RECORDS FOR THIS EXERCISE -
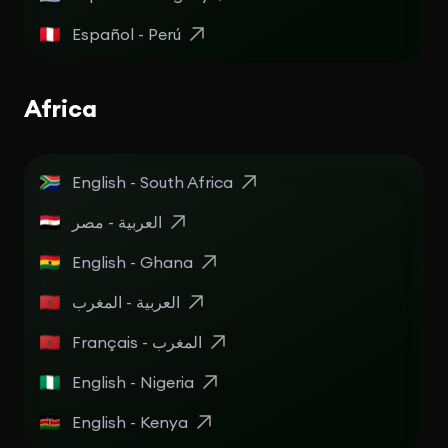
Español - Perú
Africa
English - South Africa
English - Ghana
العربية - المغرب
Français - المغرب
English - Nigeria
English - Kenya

* * *

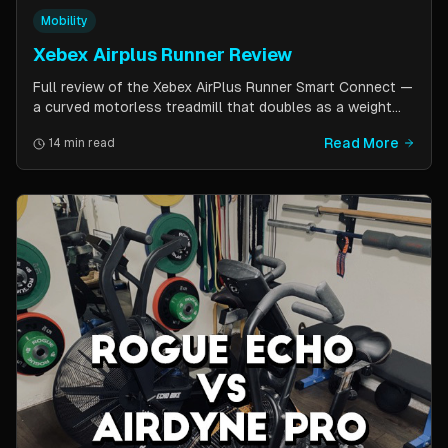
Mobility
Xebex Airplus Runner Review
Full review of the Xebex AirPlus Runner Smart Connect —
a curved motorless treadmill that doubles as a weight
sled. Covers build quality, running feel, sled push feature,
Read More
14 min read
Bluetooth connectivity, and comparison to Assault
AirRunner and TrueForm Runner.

WHAT TO DO -
Please write out the listing lines exactly, everything from the line containing "Español - Perú" down to the line containing "English - Kenya", with both of those lines included.

ANSWER TO THIS PROBLEM -
Español - Perú
Africa
English - South Africa
English - Ghana
العربية - المغرب
Français - المغرب
English - Nigeria
English - Kenya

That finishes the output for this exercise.